Built into the theme and gimmick of the episode, too, since the conceit was that people in musicals can sing things they would never say. Buffy's reveal that she had been in heaven, not hell, and that part of her regrets coming back was something epic, just an incredible move to drop that on the audience in that form.
I also don't doubt SNW will make some attempt for the episode to leave some significance in the overall story. This whackadoo crossover episode was important for Uhura and as I saw noted on Trekyards of all places, the actual payoff of "Ad Astra, Per Aspera" for Una.
I may have started the "waste of an episode" idea, so I should clarify that I didn't mean to equate that the way Axaday did with not advancing the plot. I meant that if someone doesn't like musicals, then a musical episode is an all-consuming episode gimmick, and they're likely not to enjoy anything about the episode. In fact, I'd consider "Ad Astra, Per Aspera" a "waste of an episode" from my perspective, because it was a trial episode played straight and I find them painfully boring. I felt I'd got little or nothing for my time and just had to wait another week for an episode, so it's a wasted opportunity for me when it might have been an episode I would have enjoyed. But there's no denying it's a significant episode within an ongoing plot arc, it ended quite an interesting one.

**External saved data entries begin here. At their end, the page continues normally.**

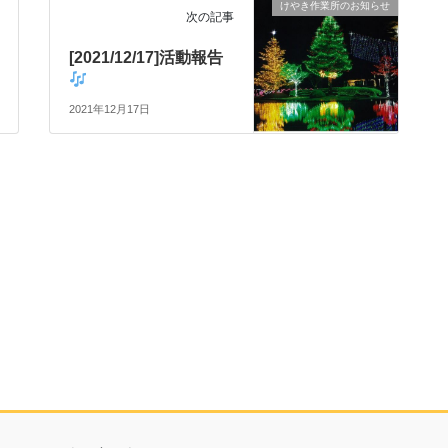
けやき作業所のお知らせ
次の記事
[2021/12/17]活動報告
2021年12月17日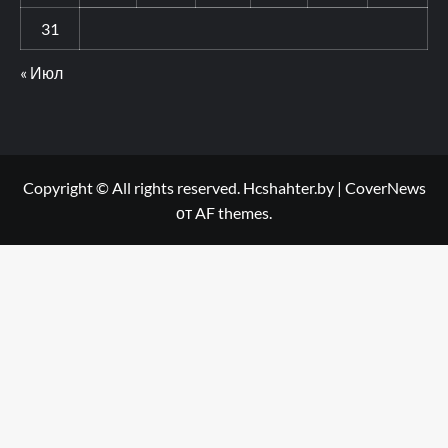
31
« Июл
Copyright © All rights reserved. Hcshahter.by
|
CoverNews
от AF themes.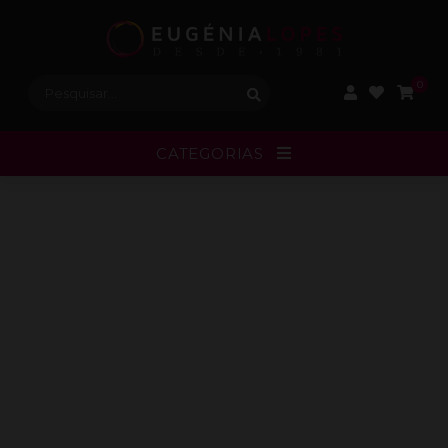
Procurar:
0
CATEGORIAS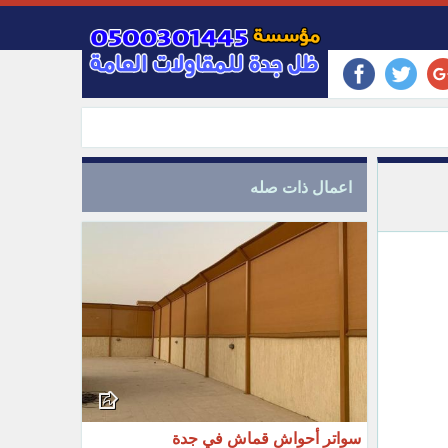
اعمال ذات صله
سواتر أحواش قماش في جدة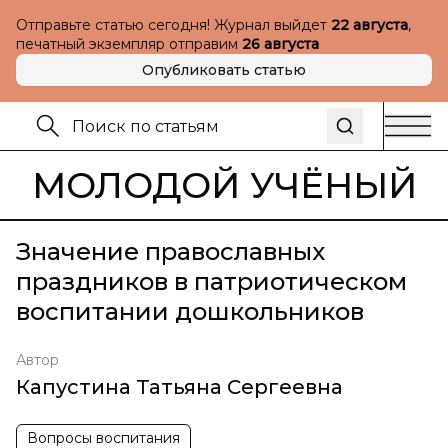
Отправьте статью сегодня! Журнал выйдет
22 августа
,
печатный экземпляр отправим
26 августа
Опубликовать статью
МОЛОДОЙ УЧЁНЫЙ
Значение православных
праздников в патриотическом
воспитании дошкольников
Автор
Капустина Татьяна Сергеевна
Вопросы воспитания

Plot's not the only way for a thing to have value within a show. Like, you know, "Far Beyond the Stars", which advances themes instead, and affects what the events mean instead of what happened next. And SNW is a deliberately episodic series, too!
Edit: I do think the odds of a gimmick episode also being "skippable" from a plot sense are somewhat higher by convention, but call that correlation rather than causation.